Istruzioni:
1 - Nel brano sul caso di Rosalba Forcellati, sostituisci "pronto soccorso" con "reparto d'urgenza" e riporta il passo da "Un caso, quello" a "di una coltellata.".
2 - Scrivi il seguito dell'articolo sulla morte di Rosalba Forcellati, partendo subito dopo la sua ultima frase.

Estratto del testo:

E’ quanto si legge nella sentenza emessa pochi giorni fa dal Tribunale civile di Roma, che dopo sette anni, ha scritto la parola fine sul caso di Rosalba Forcellati, la donna di 55 anni morta la notte del 22 aprile 2007 dopo essere stata dimessa dal pronto soccorso dell’Ospedale San Carlo di Nancy, per le conseguenze di una polmonite mal curata.

Un caso, quello della Forcellati, già emerso all’epoca del decesso per il particolare stato della paziente, una disabile con un grave ritardo mentale. Rosalba non era in grado di esprimersi, di descrivere cosa provasse. Nonostante ciò, a dispetto della sua evidente vulnerabilità, la donna – che il mese precedente era già stata curata nello stesso ospedale per una bronchite – portata al pronto soccorso in evidente crisi respiratoria, fu dimessa perchè «l’esame obiettivo» delle sue condizioni era stato «di difficile esecuzione – si legge nel referto medico – per la mancanza di collaborazione della paziente». Parole che già sette anni fa per la madre e i due fratelli di Rosalba furono peggio di una coltellata.

Dati estratti:
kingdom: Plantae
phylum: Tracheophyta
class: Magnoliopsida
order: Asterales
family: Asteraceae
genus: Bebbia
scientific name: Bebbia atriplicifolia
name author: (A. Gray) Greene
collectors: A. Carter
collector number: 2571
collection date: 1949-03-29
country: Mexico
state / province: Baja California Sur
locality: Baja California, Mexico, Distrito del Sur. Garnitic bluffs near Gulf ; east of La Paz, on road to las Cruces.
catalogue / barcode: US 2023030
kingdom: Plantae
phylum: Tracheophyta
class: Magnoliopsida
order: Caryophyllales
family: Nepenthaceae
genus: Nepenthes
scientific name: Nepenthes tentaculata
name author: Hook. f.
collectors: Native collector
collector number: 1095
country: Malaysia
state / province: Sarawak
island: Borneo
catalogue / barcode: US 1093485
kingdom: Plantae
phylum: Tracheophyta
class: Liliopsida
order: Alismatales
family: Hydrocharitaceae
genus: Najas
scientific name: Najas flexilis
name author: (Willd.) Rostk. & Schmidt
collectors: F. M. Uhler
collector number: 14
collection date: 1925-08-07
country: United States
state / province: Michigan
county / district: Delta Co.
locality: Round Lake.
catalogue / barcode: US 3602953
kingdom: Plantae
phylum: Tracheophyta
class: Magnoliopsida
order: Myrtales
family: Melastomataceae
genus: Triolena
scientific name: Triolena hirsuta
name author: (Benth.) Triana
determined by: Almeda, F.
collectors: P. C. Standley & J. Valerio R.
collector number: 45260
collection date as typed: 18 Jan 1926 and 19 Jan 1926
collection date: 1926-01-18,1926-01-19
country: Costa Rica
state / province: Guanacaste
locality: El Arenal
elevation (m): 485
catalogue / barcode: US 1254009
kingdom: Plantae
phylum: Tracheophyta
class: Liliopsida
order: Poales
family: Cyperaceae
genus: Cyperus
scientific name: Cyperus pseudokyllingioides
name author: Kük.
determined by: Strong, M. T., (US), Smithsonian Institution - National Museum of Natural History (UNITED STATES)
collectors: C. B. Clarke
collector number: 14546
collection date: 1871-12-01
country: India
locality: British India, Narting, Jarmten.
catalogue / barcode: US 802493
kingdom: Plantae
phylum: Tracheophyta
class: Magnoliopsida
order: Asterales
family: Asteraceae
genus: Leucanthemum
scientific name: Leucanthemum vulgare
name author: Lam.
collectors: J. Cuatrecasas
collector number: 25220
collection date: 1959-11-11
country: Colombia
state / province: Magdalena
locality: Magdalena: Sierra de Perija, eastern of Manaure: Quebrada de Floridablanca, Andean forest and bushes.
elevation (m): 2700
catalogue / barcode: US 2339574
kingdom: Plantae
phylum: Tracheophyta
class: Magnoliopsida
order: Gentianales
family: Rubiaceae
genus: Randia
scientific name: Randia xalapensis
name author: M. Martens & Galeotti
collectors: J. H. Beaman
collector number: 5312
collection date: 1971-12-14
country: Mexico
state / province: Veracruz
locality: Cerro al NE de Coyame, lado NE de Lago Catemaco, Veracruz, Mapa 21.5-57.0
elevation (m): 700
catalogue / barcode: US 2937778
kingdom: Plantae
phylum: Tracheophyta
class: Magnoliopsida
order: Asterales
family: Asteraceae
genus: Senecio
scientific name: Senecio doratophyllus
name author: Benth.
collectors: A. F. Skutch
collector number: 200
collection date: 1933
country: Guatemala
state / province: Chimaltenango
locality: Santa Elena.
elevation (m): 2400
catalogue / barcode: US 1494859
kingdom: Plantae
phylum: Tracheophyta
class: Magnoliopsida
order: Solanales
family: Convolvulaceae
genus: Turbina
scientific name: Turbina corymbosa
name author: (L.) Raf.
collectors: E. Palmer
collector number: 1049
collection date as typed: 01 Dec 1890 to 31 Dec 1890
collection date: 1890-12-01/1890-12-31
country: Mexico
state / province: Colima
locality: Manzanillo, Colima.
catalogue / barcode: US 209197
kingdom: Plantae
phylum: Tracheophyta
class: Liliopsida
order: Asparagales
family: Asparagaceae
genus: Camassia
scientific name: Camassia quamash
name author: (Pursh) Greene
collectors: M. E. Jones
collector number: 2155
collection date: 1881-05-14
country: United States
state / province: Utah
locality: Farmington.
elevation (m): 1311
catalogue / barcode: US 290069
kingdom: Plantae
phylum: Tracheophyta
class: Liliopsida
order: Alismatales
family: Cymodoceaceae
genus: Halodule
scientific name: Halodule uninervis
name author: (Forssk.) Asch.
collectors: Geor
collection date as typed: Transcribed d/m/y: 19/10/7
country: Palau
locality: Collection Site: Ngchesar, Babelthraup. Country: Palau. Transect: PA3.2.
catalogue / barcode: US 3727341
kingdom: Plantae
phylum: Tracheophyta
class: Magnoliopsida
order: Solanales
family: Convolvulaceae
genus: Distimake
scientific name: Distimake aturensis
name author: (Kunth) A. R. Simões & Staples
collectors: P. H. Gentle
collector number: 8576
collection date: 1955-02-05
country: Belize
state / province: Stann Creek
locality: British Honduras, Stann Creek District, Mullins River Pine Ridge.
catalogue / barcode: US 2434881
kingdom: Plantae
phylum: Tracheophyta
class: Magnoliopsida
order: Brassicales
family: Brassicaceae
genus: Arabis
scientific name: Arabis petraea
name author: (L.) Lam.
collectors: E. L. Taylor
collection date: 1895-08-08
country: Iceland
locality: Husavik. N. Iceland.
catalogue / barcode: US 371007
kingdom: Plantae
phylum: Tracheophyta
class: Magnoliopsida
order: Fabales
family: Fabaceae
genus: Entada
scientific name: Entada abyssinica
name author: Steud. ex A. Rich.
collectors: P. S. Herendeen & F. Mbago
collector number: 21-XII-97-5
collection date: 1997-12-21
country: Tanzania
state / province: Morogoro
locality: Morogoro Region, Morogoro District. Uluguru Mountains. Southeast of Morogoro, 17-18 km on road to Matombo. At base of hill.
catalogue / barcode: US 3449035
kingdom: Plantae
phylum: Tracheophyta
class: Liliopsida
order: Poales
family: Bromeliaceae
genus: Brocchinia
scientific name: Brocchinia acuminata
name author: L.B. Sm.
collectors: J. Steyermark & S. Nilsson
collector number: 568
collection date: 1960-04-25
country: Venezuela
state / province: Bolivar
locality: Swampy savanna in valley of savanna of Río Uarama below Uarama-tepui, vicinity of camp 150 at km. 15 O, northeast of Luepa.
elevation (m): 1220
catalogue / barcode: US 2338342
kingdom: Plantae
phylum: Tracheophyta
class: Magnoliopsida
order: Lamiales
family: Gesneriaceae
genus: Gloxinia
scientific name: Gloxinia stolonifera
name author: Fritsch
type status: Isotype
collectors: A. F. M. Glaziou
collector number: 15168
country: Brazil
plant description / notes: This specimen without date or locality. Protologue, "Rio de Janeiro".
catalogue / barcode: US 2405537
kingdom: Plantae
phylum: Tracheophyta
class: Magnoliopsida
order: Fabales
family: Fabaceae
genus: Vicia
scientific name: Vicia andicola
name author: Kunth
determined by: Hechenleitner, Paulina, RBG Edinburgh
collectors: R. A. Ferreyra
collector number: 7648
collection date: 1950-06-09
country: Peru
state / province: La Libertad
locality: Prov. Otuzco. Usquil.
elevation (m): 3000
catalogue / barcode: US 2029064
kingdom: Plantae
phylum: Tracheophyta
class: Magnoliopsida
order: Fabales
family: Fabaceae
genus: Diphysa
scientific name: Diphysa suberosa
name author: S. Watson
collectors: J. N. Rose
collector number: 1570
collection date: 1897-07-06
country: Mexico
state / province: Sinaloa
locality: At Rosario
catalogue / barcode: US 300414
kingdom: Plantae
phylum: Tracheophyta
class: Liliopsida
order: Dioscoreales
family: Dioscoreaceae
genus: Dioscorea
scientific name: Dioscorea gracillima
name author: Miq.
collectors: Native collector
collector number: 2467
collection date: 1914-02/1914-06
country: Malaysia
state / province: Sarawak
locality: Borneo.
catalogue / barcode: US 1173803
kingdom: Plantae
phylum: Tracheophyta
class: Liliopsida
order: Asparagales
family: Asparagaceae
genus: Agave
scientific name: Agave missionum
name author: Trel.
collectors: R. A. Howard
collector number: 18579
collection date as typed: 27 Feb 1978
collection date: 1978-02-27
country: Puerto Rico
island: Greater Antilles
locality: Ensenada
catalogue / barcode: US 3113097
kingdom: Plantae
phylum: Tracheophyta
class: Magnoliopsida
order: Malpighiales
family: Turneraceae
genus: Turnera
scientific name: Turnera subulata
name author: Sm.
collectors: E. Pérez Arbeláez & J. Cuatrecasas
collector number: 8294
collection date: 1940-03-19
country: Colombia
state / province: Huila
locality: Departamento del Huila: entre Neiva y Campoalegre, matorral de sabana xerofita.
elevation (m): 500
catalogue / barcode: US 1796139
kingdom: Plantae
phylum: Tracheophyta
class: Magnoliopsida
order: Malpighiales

Soluzioni:
1 -
Un caso, quello della Forcellati, già emerso all’epoca del decesso per il particolare stato della paziente, una disabile con un grave ritardo mentale. Rosalba non era in grado di esprimersi, di descrivere cosa provasse. Nonostante ciò, a dispetto della sua evidente vulnerabilità, la donna – che il mese precedente era già stata curata nello stesso ospedale per una bronchite – portata al reparto d'urgenza in evidente crisi respiratoria, fu dimessa perchè «l’esame obiettivo» delle sue condizioni era stato «di difficile esecuzione – si legge nel referto medico – per la mancanza di collaborazione della paziente». Parole che già sette anni fa per la madre e i due fratelli di Rosalba furono peggio di una coltellata.

2 -
Sarà difficile, però, che i parenti della vittima possano concretamente ottenere il risarcimento riconosciuto loro dal Tribunale. “Purtroppo c’è il rischio concreto che la condanna resti solo sulla carta, vista la difficile situazione del nosocomio romano” denuncia l’avvocato Francesco Lauri, rappresentante legale della parte lesa e presidente di Osservatorio Sanità. A maggio scorso infatti la Guardia di Finanza ha eseguito un sequestro per 6 milioni di euro a carico della Provincia Italiana della Congregazione dei Figli dell’Immacolata Concezione, ente ecclesiastico proprietario e gestore dell’ospedale, da fine marzo 2013 in amministrazione straordinaria. “Abbiamo cercato di contattare i commissari liquidatori per tentare di capire se e come avrebbero onorato la sentenza – prosegue Lauri – ma non abbiamo ricevuto alcuna risposta “.

Non nasconde la sua soddisfazione, nonostante l’amarezza, Eugenio Forcellati. “E’ una sentenza importante – dice oggi il fratello della donna – perchè afferma quello che abbiamo sempre sostenuto, ovvero che sussisteva l’obbligo da parte dei sanitari di trattenere mia sorella in osservazione, anche e soprattutto per la sua difficoltà ad esprimersi. Invece l’hanno rimandata a casa con una terapia di aerosol, rivelatasi completamente inutile”.